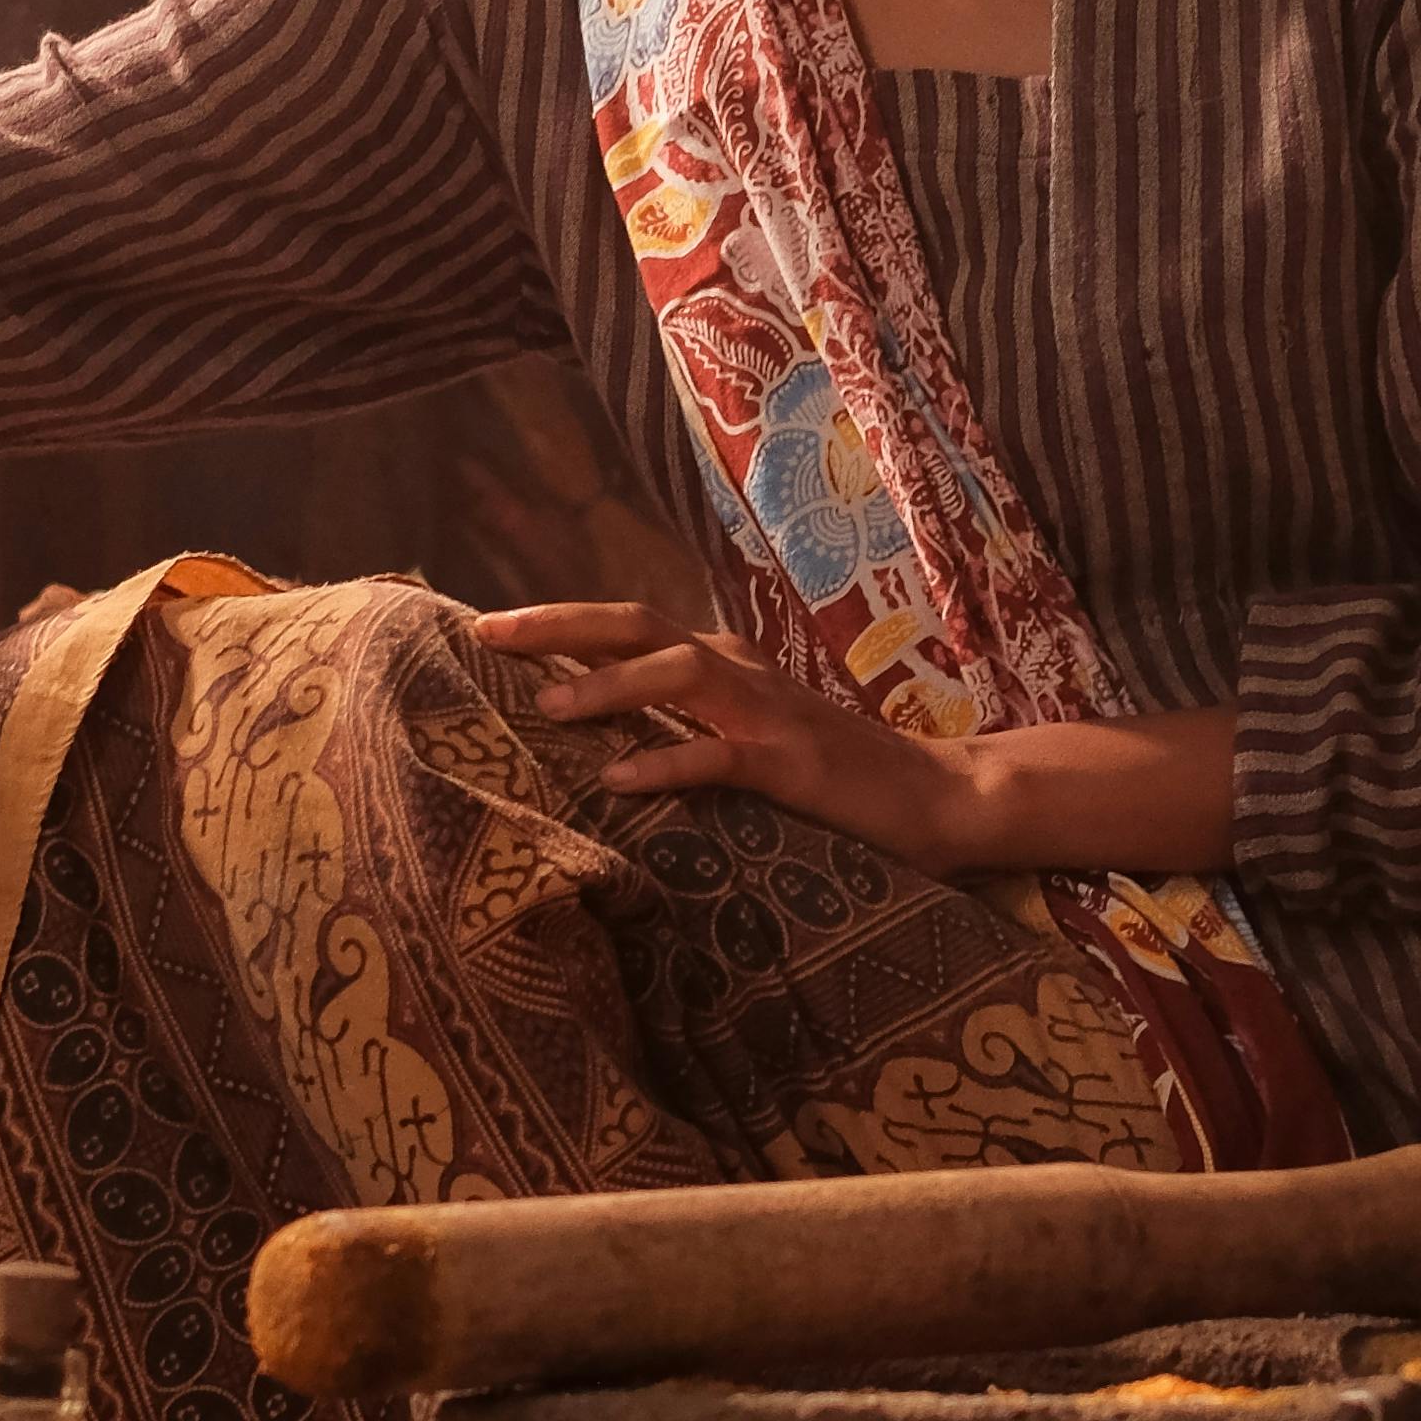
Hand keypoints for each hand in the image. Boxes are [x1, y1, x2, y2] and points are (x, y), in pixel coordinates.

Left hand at [474, 599, 958, 861]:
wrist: (934, 799)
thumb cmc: (830, 779)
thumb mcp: (745, 741)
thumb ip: (683, 727)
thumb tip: (595, 740)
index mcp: (722, 663)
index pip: (627, 626)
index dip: (557, 622)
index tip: (486, 627)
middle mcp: (739, 671)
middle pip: (637, 626)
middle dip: (559, 625)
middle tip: (487, 633)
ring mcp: (768, 712)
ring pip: (678, 672)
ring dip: (610, 686)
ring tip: (548, 706)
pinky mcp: (793, 762)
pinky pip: (721, 755)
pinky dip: (668, 762)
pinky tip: (621, 781)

◆ EXERCISE: Pull each line containing "hand" from the records.

◆ PROBLEM SOLUTION:
Hand keypoints for each hand in the image. Boxes are [x1, y1, x2, y2] and points are (x, y), in pixel coordinates.
Left hand at [474, 599, 958, 861]:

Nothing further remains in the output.